> _TO-DO ITEM_
Set down exactly, from the records below, the line with "2 | Peaking |" through the line with "4000 | 1.41", and nothing else.

════════════════

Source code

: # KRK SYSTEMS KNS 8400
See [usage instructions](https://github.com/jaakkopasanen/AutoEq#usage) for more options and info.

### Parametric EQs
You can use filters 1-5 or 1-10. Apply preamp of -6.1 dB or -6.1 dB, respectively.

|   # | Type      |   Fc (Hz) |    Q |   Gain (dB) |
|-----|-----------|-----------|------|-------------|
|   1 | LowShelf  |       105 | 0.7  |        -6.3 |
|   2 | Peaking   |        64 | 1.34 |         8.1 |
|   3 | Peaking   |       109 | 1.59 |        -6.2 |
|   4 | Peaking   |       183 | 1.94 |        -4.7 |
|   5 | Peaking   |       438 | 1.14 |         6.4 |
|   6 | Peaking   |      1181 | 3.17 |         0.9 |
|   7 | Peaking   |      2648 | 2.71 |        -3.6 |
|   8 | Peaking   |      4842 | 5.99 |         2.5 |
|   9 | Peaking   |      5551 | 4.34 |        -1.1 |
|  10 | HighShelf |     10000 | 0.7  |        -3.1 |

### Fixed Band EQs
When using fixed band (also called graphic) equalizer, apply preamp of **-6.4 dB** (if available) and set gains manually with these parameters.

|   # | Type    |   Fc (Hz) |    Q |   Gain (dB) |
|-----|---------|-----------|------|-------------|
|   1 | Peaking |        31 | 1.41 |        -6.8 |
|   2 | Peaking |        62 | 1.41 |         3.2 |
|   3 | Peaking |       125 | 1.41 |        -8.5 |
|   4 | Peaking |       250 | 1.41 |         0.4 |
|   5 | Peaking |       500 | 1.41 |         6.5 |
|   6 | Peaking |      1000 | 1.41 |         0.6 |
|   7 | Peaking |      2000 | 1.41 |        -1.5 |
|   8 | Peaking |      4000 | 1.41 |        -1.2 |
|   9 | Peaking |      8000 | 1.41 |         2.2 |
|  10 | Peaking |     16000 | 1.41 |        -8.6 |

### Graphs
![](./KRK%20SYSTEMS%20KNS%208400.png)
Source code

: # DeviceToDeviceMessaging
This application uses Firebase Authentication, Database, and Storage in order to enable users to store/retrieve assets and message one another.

════════════════

> _RESPONSE TO THIS EXERCISE_
|   2 | Peaking |        62 | 1.41 |         3.2 |
|   3 | Peaking |       125 | 1.41 |        -8.5 |
|   4 | Peaking |       250 | 1.41 |         0.4 |
|   5 | Peaking |       500 | 1.41 |         6.5 |
|   6 | Peaking |      1000 | 1.41 |         0.6 |
|   7 | Peaking |      2000 | 1.41 |        -1.5 |
|   8 | Peaking |      4000 | 1.41 |        -1.2 |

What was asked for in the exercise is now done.